CHALLENGE 1:
Pull out every line of the listing that contains the string "acciaccatura".

SOURCE PASSAGE:

Re: 3.13.?: Strange / dangerous fan policy...

From: Manuel Krause
Date: Tue Mar 11 2014 - 17:59:54 EST


On 2014-03-10 02:49, Manuel Krause wrote:
On 2014-03-09 18:58, Rafael J. Wysocki wrote:
On Sunday, March 09, 2014 01:10:25 AM Manuel Krause wrote:
On 2014-03-08 16:59, Guenter Roeck wrote:
On 03/08/2014 03:08 AM, Jean Delvare wrote:
On Fri, 7 Mar 2014 14:52:30 -0800, Guenter Roeck wrote:
On Fri, Mar 07, 2014 at 11:04:29PM +0100, Manuel Krause wrote:
Hi, and thanks for the quick response!
No special fancy "fan control policy". 'fancontrol' isn't
up or
running.
Vanilla kernels 3.11.* and 3.12.* had been working on here
without
any extra work.
--
# sensors
acpitz-virtual-0
Adapter: Virtual device
temp1: +71.0°C (crit = +256.0°C)
temp2: +69.0°C (crit = +110.0°C)
temp3: +52.0°C (crit = +105.0°C)
temp4: +25.0°C (crit = +110.0°C)
temp5: +58.0°C (crit = +110.0°C)

coretemp-isa-0000
Adapter: ISA adapter
Core 0: +62.0°C (high = +105.0°C, crit = +105.0°C)
Core 1: +60.0°C (high = +105.0°C, crit = +105.0°C)
--
My notebook (HP/Compaq 6730b) does not have a seperate fan
sensor.
This is with 3.12.13 with my normal workload.

Please, trust my above mentionned values of 94 °C vs. 74°C
as I
don't like to boot 3.13.6 anymore, to avoid harm to the
notebook's
casing.

Understood. Unfortunately, we'll need to get information
from the new kernel to be able to track down the problem.

Indeed. Not only the run-time temperatures, but also the high
and crit
limits.

But I'd do to test any improvement-patch.

CHALLENGE 2:
From the fan policy thread, quote the passage starting with "Core 1: +60.0°C" and going on through "my normal workload.".

DATA ROWS:
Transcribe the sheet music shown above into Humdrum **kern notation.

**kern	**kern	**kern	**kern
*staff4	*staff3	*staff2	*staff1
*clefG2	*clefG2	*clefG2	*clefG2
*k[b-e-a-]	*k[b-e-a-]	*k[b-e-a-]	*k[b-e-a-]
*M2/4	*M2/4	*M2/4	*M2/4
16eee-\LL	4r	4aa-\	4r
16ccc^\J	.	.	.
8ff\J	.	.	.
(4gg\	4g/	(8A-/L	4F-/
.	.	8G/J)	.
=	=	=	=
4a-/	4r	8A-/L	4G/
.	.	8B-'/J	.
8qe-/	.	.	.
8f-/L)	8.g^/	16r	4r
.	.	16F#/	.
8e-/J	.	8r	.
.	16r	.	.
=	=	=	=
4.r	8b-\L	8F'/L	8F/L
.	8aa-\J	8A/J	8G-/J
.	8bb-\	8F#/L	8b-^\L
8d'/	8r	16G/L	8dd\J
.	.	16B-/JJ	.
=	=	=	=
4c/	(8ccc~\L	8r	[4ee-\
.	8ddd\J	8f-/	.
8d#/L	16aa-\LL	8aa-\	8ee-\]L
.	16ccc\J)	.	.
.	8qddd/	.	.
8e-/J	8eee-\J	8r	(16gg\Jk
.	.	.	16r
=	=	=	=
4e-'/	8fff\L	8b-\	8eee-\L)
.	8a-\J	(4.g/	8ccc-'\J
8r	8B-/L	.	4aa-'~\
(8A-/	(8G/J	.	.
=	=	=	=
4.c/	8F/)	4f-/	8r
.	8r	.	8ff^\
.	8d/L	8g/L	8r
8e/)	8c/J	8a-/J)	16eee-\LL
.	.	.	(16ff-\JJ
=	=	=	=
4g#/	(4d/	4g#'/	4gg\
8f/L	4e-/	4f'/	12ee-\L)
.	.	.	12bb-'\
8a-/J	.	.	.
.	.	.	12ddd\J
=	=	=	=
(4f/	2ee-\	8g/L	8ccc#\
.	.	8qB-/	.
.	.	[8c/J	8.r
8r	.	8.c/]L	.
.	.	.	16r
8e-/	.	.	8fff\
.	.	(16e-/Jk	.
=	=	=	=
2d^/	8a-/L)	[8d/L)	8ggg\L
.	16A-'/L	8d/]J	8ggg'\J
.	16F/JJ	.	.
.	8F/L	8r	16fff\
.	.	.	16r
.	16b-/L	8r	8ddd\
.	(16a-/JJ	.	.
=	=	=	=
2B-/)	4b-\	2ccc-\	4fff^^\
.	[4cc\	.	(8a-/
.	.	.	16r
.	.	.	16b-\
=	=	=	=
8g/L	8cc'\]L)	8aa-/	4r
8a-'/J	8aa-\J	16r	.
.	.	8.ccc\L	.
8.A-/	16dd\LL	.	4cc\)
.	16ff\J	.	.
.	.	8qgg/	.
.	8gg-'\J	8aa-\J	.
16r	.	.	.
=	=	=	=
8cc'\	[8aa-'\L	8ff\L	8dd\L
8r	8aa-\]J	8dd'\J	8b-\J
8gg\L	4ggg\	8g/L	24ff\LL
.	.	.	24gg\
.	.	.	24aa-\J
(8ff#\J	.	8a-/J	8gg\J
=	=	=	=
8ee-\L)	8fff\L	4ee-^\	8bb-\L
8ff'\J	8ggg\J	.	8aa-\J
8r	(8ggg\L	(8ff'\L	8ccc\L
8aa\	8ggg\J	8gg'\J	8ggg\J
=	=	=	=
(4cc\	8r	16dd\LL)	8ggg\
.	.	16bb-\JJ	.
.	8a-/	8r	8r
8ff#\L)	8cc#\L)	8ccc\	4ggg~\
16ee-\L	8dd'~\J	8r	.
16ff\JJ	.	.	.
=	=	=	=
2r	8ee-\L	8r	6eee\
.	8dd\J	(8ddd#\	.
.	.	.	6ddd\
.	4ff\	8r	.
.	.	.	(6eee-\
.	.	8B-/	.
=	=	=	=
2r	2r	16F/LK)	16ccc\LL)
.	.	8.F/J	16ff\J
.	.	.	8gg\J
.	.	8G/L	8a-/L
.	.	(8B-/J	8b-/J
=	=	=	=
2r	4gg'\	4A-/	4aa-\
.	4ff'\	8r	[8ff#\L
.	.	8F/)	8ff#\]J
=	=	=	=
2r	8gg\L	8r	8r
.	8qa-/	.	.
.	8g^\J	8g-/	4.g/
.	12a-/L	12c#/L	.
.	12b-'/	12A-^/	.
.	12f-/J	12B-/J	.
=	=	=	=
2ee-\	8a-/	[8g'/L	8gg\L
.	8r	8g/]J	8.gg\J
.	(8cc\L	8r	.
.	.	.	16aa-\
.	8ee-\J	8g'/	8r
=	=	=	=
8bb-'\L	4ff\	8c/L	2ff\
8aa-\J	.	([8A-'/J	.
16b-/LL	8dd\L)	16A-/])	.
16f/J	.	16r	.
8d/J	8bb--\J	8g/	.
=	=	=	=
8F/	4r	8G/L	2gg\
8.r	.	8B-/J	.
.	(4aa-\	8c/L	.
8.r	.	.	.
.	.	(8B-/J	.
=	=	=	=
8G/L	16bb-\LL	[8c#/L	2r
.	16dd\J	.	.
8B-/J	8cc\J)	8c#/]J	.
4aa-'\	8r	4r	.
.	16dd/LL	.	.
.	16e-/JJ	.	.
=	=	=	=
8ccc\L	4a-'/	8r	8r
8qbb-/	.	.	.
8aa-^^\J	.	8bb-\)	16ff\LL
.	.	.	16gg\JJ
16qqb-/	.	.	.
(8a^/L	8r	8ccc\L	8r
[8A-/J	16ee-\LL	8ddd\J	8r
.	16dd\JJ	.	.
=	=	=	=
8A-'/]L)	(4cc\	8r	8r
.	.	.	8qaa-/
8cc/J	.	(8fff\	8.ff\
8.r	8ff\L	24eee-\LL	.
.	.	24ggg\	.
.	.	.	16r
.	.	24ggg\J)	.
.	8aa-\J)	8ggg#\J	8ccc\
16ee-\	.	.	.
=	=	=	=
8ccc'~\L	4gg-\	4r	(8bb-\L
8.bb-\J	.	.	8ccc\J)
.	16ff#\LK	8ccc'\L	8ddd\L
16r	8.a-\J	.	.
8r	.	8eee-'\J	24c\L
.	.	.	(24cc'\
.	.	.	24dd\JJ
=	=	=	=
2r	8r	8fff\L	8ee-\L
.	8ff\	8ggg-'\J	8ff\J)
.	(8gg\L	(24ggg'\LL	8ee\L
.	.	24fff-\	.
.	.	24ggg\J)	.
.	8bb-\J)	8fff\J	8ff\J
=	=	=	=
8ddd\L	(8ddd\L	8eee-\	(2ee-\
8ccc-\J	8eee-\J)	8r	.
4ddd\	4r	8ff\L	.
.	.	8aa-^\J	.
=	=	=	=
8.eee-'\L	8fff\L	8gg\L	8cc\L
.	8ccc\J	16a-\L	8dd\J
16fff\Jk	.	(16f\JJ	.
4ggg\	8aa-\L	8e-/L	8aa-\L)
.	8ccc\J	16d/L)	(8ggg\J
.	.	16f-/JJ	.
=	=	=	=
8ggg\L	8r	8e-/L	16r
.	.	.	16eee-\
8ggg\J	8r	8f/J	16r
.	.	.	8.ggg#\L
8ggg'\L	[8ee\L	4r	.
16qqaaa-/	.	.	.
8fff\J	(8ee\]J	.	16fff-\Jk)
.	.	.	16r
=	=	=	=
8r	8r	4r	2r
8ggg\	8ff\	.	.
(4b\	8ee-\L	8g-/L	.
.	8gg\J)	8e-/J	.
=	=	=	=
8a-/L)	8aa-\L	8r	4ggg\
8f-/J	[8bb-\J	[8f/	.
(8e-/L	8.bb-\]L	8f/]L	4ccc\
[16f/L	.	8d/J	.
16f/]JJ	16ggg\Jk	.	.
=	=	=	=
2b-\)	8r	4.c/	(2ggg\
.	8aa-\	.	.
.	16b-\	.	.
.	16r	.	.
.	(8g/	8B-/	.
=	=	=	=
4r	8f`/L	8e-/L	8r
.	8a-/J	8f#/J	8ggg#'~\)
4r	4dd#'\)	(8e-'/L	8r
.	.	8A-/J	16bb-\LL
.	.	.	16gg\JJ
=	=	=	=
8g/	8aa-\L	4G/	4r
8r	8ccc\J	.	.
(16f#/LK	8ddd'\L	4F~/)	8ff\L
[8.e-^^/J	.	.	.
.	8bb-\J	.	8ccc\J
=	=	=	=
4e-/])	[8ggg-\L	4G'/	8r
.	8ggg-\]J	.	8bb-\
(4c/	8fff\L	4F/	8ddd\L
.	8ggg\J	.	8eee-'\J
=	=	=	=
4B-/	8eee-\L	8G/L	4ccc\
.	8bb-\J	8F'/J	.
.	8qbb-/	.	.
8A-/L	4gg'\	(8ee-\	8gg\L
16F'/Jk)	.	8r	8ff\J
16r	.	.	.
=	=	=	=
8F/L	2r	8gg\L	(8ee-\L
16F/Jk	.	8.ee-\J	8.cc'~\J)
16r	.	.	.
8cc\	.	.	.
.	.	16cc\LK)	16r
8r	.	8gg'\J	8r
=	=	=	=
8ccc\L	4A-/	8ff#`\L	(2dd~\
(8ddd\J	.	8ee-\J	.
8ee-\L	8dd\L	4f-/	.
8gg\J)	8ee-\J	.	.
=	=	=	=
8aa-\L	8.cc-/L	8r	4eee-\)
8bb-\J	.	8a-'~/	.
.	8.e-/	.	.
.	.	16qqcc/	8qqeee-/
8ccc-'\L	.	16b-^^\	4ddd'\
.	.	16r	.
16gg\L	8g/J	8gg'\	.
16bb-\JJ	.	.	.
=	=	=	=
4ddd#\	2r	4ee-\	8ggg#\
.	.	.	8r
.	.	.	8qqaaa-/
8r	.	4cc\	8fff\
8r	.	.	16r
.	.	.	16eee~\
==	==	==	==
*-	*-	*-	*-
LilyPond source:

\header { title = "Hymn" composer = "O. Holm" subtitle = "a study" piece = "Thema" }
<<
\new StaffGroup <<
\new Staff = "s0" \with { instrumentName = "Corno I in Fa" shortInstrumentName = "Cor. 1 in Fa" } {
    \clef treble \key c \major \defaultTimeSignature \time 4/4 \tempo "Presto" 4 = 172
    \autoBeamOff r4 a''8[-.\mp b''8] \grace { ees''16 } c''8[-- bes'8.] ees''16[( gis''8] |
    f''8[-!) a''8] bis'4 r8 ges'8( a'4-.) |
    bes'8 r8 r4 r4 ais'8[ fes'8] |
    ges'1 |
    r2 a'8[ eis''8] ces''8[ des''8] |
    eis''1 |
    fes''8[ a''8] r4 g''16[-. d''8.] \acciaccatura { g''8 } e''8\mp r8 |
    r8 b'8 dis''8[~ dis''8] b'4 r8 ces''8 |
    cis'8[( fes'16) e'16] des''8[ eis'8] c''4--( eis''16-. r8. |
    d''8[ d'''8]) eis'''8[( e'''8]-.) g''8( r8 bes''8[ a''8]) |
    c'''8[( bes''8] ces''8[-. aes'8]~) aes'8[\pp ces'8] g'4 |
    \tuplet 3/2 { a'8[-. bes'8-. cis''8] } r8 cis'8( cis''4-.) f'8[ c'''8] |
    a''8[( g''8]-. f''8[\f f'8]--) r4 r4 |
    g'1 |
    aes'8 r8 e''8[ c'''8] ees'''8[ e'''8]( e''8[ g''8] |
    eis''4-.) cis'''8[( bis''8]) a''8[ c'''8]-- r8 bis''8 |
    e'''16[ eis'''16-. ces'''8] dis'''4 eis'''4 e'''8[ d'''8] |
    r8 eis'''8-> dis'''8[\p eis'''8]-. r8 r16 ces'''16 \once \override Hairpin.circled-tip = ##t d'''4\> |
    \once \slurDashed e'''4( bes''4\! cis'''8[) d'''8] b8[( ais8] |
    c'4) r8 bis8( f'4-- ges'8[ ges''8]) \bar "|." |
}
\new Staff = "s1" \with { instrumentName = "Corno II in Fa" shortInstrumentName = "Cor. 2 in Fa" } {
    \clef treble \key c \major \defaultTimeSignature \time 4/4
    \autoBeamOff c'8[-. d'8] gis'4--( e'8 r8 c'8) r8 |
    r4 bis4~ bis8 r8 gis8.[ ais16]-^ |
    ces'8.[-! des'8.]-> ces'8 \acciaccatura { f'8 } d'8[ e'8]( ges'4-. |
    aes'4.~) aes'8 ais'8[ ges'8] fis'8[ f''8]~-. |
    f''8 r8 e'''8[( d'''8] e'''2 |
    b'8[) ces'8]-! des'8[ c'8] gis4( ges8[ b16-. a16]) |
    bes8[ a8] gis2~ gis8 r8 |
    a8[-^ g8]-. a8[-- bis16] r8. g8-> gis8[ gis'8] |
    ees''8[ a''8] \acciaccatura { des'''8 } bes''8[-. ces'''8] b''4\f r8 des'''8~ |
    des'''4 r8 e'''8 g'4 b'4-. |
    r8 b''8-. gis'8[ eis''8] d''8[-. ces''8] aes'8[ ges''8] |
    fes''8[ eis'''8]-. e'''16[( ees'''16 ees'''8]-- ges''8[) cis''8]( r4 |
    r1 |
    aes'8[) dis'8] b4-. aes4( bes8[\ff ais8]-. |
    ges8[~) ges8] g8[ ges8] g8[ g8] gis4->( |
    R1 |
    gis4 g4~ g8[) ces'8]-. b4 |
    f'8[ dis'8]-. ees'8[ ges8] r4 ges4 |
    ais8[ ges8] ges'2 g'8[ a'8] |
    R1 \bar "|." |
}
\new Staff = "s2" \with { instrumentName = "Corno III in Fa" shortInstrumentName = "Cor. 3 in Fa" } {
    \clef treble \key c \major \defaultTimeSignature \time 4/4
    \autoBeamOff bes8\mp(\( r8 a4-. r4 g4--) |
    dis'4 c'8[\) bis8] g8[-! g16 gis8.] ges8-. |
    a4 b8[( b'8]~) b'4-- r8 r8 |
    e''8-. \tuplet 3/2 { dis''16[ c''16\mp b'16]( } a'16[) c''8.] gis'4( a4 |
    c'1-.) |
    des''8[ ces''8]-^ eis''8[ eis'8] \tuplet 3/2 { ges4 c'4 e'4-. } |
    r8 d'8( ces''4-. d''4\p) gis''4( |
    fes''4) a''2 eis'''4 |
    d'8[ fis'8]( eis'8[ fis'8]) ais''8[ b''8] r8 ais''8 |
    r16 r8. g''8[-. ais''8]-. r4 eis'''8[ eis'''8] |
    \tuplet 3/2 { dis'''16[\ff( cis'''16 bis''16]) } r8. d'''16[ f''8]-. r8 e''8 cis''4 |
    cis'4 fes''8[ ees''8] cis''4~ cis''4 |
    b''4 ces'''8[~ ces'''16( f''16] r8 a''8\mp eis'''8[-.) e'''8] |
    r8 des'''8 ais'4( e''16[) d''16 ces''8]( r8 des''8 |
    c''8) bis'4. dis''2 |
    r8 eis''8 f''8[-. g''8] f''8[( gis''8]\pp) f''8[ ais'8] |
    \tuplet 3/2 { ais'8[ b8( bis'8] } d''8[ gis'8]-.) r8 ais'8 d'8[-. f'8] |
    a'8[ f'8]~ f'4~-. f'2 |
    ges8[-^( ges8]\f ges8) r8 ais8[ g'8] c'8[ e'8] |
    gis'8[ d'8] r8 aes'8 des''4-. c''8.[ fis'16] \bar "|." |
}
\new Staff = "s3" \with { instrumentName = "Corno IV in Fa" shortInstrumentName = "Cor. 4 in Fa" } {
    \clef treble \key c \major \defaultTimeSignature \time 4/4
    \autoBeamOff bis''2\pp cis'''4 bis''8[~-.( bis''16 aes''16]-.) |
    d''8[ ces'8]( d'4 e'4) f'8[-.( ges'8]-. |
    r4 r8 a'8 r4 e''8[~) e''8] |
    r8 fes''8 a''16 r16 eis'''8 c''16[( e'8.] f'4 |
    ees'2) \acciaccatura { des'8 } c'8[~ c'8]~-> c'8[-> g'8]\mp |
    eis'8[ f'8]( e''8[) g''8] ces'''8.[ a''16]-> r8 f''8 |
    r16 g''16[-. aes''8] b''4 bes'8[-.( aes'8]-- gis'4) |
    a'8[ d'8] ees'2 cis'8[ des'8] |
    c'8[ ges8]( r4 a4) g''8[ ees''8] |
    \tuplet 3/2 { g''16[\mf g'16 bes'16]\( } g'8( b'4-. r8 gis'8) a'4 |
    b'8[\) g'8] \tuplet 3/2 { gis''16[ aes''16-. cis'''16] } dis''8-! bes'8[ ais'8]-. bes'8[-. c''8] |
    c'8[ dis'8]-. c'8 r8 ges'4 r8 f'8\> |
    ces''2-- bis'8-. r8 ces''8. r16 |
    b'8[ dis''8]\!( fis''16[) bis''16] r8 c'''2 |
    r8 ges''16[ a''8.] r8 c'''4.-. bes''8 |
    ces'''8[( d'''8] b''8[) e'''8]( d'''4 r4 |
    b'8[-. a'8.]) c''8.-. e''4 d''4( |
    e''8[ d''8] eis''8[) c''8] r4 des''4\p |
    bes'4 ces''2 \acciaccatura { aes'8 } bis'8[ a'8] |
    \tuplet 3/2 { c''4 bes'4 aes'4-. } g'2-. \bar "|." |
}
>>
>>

CORRECT RESULT 1:
    fes''8[ a''8] r4 g''16[-. d''8.] \acciaccatura { g''8 } e''8\mp r8 |
    ces'8.[-! des'8.]-> ces'8 \acciaccatura { f'8 } d'8[ e'8]( ges'4-. |
    ees''8[ a''8] \acciaccatura { des'''8 } bes''8[-. ces'''8] b''4\f r8 des'''8~ |
    ees'2) \acciaccatura { des'8 } c'8[~ c'8]~-> c'8[-> g'8]\mp |
    bes'4 ces''2 \acciaccatura { aes'8 } bis'8[ a'8] |

CORRECT RESULT 2:
Core 1: +60.0°C (high = +105.0°C, crit = +105.0°C)
--
My notebook (HP/Compaq 6730b) does not have a seperate fan
sensor.
This is with 3.12.13 with my normal workload.